But for the first time they spent less money on them for the December 2010 quarter than the corresponding period a year earlier, new data from the industry's regulator, the Office of Utilities Regulation (OUR), show. The OUR collects data as part of its remit, but delays its publication arguably to avoid advantaging competitors.
This decline in the cell market actually hid rising revenues of other services, including fixed and Internet broadband services.
For the review period, Jamaicans talked 33 per cent longer on their cellphones totalling 1.78 billion minutes for the December 2010 quarter. But more critical for the bottom lines of the mobile, fixed and Internet service providers was the $11.3 billion, or 16 per cent, decline in revenue for the October to December period, compared to the corresponding three months a year earlier.
On the positive side, fixed call revenues increased 12 per cent to $3.4 billion year-on-year, which the OUR attributed to a more than 7,000 per cent rise in outgoing international minutes, to 1.1 billion during the review period.
However, fixed-call service subscriptions, provided mainly by LIME Jamaica and Flow Jamaica, declined to 283,100 customers, or 6.3 per cent year-on-year. These companies offer services to residential and business customers with access to fixed-to-fixed, fixed-to-mobile and international calls.
Up to press time, the mobile service providers, market leader Digicel - which since the report has acquired the Jamaica operations of a former Claro - and LIME had not responded to questions about the implications of the data on the decline in talk revenues from key sides of their operations.
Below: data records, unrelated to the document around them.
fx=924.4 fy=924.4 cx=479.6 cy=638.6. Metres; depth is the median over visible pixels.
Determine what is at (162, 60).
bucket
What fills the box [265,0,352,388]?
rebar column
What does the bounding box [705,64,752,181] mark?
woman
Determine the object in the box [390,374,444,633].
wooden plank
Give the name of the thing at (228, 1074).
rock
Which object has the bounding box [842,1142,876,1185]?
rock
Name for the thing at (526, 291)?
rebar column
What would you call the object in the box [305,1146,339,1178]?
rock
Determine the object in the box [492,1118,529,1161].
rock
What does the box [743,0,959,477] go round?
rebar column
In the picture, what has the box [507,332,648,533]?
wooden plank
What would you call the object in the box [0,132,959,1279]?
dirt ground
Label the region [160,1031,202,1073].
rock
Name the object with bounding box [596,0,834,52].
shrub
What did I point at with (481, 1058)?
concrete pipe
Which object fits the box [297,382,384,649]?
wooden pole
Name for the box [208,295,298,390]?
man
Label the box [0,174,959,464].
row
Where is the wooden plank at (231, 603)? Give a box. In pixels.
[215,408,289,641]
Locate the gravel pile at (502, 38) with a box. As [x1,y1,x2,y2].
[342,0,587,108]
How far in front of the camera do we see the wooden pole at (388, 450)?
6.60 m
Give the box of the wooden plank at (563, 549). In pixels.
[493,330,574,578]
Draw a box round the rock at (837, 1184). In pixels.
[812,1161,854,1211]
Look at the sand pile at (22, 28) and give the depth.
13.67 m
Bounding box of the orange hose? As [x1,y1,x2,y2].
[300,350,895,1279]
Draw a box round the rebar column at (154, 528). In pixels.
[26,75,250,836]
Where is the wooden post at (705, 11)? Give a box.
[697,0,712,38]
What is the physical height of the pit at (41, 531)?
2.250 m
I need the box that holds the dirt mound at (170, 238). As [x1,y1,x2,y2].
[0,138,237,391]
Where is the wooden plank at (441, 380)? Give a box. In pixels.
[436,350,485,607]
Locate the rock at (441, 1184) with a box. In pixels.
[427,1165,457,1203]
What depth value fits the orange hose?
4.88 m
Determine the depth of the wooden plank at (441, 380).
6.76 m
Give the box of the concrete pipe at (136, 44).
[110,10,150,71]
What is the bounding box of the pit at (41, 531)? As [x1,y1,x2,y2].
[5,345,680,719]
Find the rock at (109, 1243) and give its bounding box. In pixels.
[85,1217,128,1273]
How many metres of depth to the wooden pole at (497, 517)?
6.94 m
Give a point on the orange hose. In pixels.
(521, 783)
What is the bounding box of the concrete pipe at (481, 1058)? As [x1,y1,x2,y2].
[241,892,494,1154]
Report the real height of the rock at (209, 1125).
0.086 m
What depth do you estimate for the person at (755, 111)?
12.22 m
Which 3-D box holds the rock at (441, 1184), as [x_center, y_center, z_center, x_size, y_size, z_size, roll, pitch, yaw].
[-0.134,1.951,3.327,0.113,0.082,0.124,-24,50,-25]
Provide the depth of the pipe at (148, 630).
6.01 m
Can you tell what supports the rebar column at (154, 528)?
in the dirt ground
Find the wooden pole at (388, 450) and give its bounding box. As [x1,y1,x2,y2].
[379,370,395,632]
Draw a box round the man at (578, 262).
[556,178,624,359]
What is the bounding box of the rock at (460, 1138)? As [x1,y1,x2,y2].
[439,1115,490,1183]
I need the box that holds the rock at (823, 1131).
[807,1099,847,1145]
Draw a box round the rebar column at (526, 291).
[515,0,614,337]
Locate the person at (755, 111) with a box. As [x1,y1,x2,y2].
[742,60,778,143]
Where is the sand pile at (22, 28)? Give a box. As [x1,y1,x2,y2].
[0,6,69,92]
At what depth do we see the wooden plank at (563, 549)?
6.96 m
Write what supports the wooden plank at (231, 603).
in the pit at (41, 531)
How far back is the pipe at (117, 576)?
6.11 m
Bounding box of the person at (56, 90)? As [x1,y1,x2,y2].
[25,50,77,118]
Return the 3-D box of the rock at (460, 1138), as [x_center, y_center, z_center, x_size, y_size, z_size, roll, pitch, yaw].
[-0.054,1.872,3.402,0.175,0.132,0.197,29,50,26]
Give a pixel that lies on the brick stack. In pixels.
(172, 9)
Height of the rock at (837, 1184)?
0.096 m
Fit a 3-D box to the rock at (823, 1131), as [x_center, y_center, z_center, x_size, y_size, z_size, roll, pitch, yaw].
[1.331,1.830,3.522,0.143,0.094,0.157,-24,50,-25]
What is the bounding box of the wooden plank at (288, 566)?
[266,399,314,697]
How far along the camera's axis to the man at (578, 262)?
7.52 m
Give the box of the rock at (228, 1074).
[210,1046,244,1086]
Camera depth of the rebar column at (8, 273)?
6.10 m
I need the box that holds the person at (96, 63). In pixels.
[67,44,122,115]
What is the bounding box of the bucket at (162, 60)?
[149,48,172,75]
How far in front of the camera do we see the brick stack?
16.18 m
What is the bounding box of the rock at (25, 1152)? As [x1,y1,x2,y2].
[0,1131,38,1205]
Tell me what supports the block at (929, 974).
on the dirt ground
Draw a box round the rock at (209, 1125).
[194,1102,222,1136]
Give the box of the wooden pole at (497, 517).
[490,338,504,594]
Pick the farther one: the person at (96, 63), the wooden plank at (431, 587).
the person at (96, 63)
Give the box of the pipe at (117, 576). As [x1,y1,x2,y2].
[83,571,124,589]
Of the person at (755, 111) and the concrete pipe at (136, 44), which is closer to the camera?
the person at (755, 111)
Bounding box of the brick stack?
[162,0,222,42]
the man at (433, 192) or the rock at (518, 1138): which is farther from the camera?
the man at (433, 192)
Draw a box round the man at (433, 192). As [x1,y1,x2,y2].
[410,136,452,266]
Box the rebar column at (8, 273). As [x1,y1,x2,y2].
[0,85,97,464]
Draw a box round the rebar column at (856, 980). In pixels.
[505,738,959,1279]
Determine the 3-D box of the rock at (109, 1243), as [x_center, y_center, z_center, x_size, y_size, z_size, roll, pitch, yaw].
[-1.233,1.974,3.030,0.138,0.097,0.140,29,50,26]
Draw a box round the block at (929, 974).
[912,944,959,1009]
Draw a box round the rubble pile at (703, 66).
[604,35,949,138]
But the numbers may worry the companies, especially if it signals a new trend in the island's telecoms market that has been on a robust growth path since liberalisation a decade ago.
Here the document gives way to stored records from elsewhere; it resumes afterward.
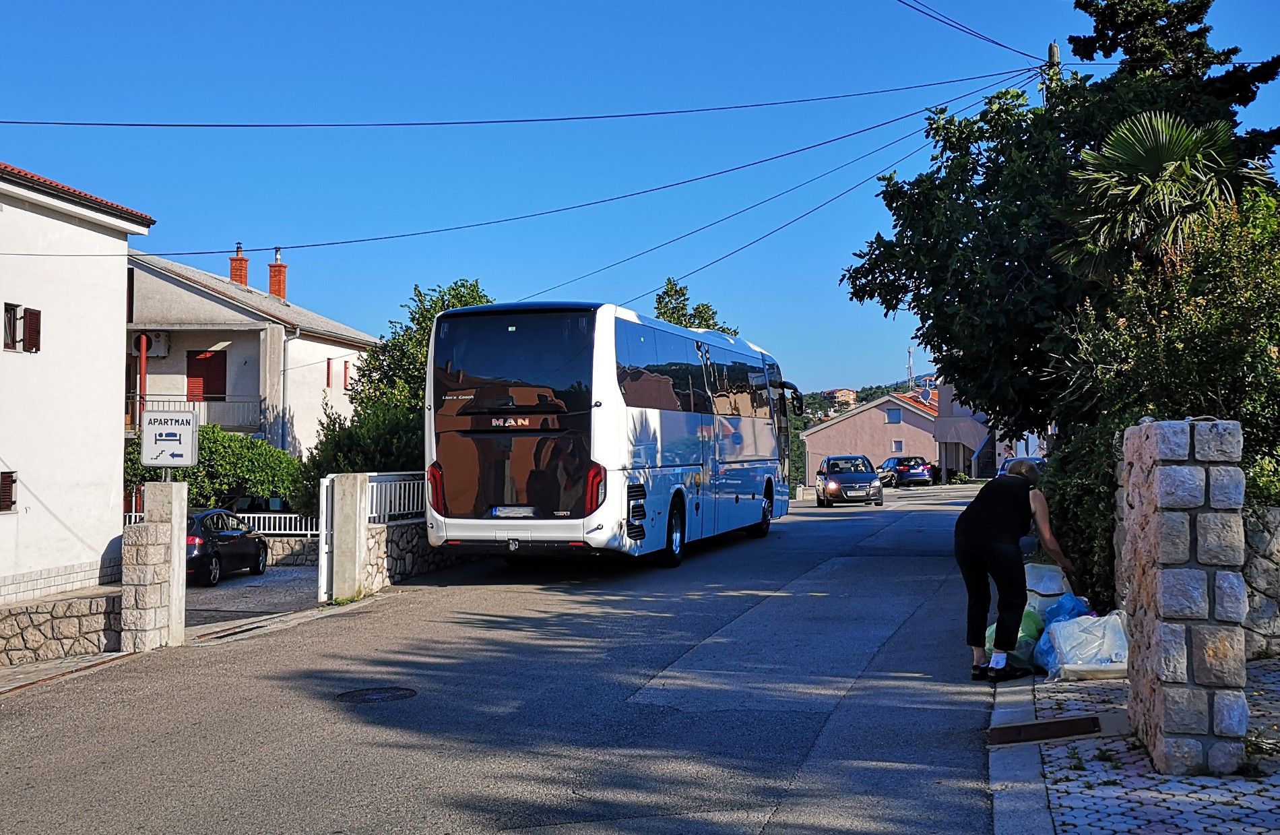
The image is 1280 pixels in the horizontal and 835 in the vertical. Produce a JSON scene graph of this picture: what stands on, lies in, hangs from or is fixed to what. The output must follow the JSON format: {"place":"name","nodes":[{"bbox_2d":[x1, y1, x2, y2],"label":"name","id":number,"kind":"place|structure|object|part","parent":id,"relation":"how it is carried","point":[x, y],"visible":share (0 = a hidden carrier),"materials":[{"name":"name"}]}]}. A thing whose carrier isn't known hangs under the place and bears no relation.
{"place":"outdoors","nodes":[
{"label":"outdoors","id":0,"kind":"place"},
{"bbox_2d":[0,588,123,667],"label":"stone wall","id":1,"kind":"structure","parent":0,"point":[18,627],"materials":[{"name":"grey stone"}]},
{"bbox_2d":[0,648,142,694],"label":"pavement","id":2,"kind":"structure","parent":0,"point":[33,669],"materials":[{"name":"grey stone"}]},
{"bbox_2d":[0,158,156,606],"label":"white building","id":3,"kind":"structure","parent":0,"point":[122,314],"materials":[{"name":"white paint"}]},
{"bbox_2d":[0,470,16,512],"label":"window","id":4,"kind":"structure","parent":3,"relation":"in","point":[1,508],"materials":[{"name":"brown wood"}]},
{"bbox_2d":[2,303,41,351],"label":"window","id":5,"kind":"structure","parent":3,"relation":"in","point":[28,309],"materials":[{"name":"brown wood"}]},
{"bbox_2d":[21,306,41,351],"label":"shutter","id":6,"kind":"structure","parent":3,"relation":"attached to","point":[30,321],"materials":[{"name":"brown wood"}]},
{"bbox_2d":[123,243,381,471],"label":"house","id":7,"kind":"structure","parent":0,"point":[245,294],"materials":[{"name":"paint"}]},
{"bbox_2d":[137,334,148,419],"label":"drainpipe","id":8,"kind":"object","parent":7,"relation":"attached to","point":[144,349],"visible":0.57,"materials":[{"name":"red metal"}]},
{"bbox_2d":[134,331,169,357],"label":"air conditioner","id":9,"kind":"object","parent":7,"relation":"attached to","point":[164,346],"visible":0.71,"materials":[{"name":"white plastic"}]},
{"bbox_2d":[130,394,262,432],"label":"balcony railing","id":10,"kind":"object","parent":7,"relation":"attached to","point":[226,401],"visible":0.4,"materials":[{"name":"metal"}]},
{"bbox_2d":[186,349,227,401],"label":"shutter","id":11,"kind":"structure","parent":7,"relation":"in","point":[201,358],"materials":[{"name":"red wood"}]},
{"bbox_2d":[229,243,249,285],"label":"chimney","id":12,"kind":"object","parent":7,"relation":"on","point":[240,279],"visible":0.69,"materials":[{"name":"red brick"}]},
{"bbox_2d":[267,245,287,299],"label":"chimney","id":13,"kind":"object","parent":7,"relation":"on","point":[275,277],"visible":0.82,"materials":[{"name":"red brick"}]},
{"bbox_2d":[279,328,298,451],"label":"drainpipe","id":14,"kind":"object","parent":7,"relation":"attached to","point":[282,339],"visible":0.73,"materials":[{"name":"grey metal"}]},
{"bbox_2d":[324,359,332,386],"label":"window","id":15,"kind":"structure","parent":7,"relation":"in","point":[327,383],"materials":[{"name":"red wood"}]},
{"bbox_2d":[342,360,350,389],"label":"window","id":16,"kind":"structure","parent":7,"relation":"in","point":[347,368],"materials":[{"name":"red wood"}]},
{"bbox_2d":[183,563,323,629],"label":"driveway","id":17,"kind":"structure","parent":0,"point":[282,572],"materials":[{"name":"grey stone"}]},
{"bbox_2d":[184,507,267,586],"label":"black car","id":18,"kind":"object","parent":17,"relation":"on","point":[238,540],"visible":0.6,"materials":[{"name":"black metal"}]},
{"bbox_2d":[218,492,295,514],"label":"car","id":19,"kind":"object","parent":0,"point":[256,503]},
{"bbox_2d":[262,534,322,566],"label":"stone wall","id":20,"kind":"structure","parent":0,"point":[285,555],"materials":[{"name":"grey stone"}]},
{"bbox_2d":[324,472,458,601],"label":"stone wall","id":21,"kind":"structure","parent":0,"point":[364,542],"materials":[{"name":"stone"}]},
{"bbox_2d":[363,474,427,522],"label":"white railing","id":22,"kind":"object","parent":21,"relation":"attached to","point":[411,508],"visible":0.62,"materials":[{"name":"white metal"}]},
{"bbox_2d":[0,478,1028,834],"label":"road","id":23,"kind":"structure","parent":0,"point":[566,795],"materials":[{"name":"grey asphalt"}]},
{"bbox_2d":[333,685,417,703],"label":"manhole cover","id":24,"kind":"object","parent":23,"relation":"in","point":[379,691],"visible":0.94,"materials":[{"name":"black metal"}]},
{"bbox_2d":[424,296,798,569],"label":"bus","id":25,"kind":"object","parent":23,"relation":"on","point":[729,465],"visible":0.98,"materials":[{"name":"white metal"}]},
{"label":"tail light","id":26,"kind":"part","parent":25,"relation":"part of","materials":[{"name":"red plastic"}]},
{"bbox_2d":[491,505,537,517],"label":"license plate","id":27,"kind":"object","parent":25,"relation":"attached to","point":[507,513],"visible":0.91,"materials":[{"name":"white metal"}]},
{"label":"tail light","id":28,"kind":"part","parent":25,"relation":"part of","materials":[{"name":"red plastic"}]},
{"label":"wheel","id":29,"kind":"part","parent":25,"relation":"part of","materials":[{"name":"black rubber"}]},
{"label":"windows","id":30,"kind":"part","parent":25,"relation":"part of","materials":[{"name":"black glass"}]},
{"label":"wheel","id":31,"kind":"part","parent":25,"relation":"part of","materials":[{"name":"black rubber"}]},
{"label":"mirror","id":32,"kind":"part","parent":25,"relation":"part of","materials":[{"name":"black mirror"}]},
{"bbox_2d":[814,454,884,506],"label":"car","id":33,"kind":"object","parent":23,"relation":"on","point":[861,473],"visible":1,"materials":[{"name":"metal"}]},
{"bbox_2d":[877,454,933,485],"label":"blue car","id":34,"kind":"object","parent":23,"relation":"on","point":[907,470],"visible":0.88,"materials":[{"name":"blue metal"}]},
{"bbox_2d":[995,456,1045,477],"label":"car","id":35,"kind":"object","parent":23,"relation":"on","point":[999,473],"visible":0.12,"materials":[{"name":"blue metal"}]},
{"bbox_2d":[0,0,1279,400],"label":"sky","id":36,"kind":"structure","parent":0,"point":[1039,33],"materials":[{"name":"blue"}]},
{"bbox_2d":[798,375,932,421],"label":"hill","id":37,"kind":"structure","parent":0,"point":[880,389],"materials":[{"name":"green plant"}]},
{"bbox_2d":[825,388,856,407],"label":"distant building","id":38,"kind":"structure","parent":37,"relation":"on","point":[843,391],"materials":[{"name":"orange paint"}]},
{"bbox_2d":[905,346,914,386],"label":"antenna tower","id":39,"kind":"structure","parent":37,"relation":"on","point":[910,371],"materials":[{"name":"white metal"}]},
{"bbox_2d":[797,389,944,484],"label":"pink house","id":40,"kind":"structure","parent":0,"point":[868,440],"materials":[{"name":"pink paint"}]},
{"bbox_2d":[885,408,902,423],"label":"window","id":41,"kind":"structure","parent":40,"relation":"in","point":[892,413],"materials":[{"name":"blue glass"}]},
{"bbox_2d":[891,439,903,452],"label":"window","id":42,"kind":"structure","parent":40,"relation":"in","point":[898,443],"materials":[{"name":"white"}]},
{"bbox_2d":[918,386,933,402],"label":"satellite dish","id":43,"kind":"object","parent":40,"relation":"attached to","point":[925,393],"visible":0.87,"materials":[{"name":"grey metal"}]},
{"bbox_2d":[935,380,1043,482],"label":"house","id":44,"kind":"structure","parent":0,"point":[950,458],"materials":[{"name":"paint"}]},
{"bbox_2d":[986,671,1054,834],"label":"curb","id":45,"kind":"structure","parent":0,"point":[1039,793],"materials":[{"name":"grey stone"}]},
{"bbox_2d":[1006,658,1279,834],"label":"pavement","id":46,"kind":"structure","parent":0,"point":[1278,810],"materials":[{"name":"grey concrete"}]},
{"bbox_2d":[982,611,1045,674],"label":"trash bag","id":47,"kind":"object","parent":46,"relation":"on","point":[1019,639],"visible":0.36,"materials":[{"name":"green plastic"}]},
{"bbox_2d":[956,458,1077,680],"label":"woman","id":48,"kind":"object","parent":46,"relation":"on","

LIME Jamaica, Digicel Jamaica and Claro Jamaica (prior to its acquisition and subsequent closure) accounted for the bulk of the revenue decline. Combined, their revenues went down 26 per cent, from $9.9 billion to $7.3 billion over the review period.
This income retreat was despite a 7.6 per cent growth in mobile phone subscribers to 3.18 million during the review period. Jamaica's population is estimated at 2.7 million, which would mean mobile phone penetration rate of 117 per cent, or that there were 17 per cent more active mobile phone subscriptions than there were people in the country.
"The increase was attributable mainly to prepaid customers of 3.049 million, representing over 95 per cent of total subscriptions," said the OUR.
Post-paid customer users increased 35 per cent to 133,000.
The growth in the market top-end of smartphones such as the iPhone, Android and BlackBerry instruments aided the doubling of mobile data revenue to $609 million, the OUR figures showed.
In keeping with the broader decline in mobile phone revenue, Jamaicans, on average, paid $340 less per month for on-net calls - or calls made on the same network - during the review period than in the same quarter of 2009. This resulted in a slashing of the average on-net spend to $1,904 from $2,245.
On-net mobile calls generated the majority of revenues - 70.9 per cent - for these providers, the OUR said.
Traditional broadband and dial-up Internet services provided predominantly by Flow Jamaica, LIME, Digicel and Infochannel increased 1.9 per cent to $641 million over the review period. The OUR said Internet data remained difficult to obtain. However, subscriptions declined 33.3 per cent over the review period to some 76,300 subscribers.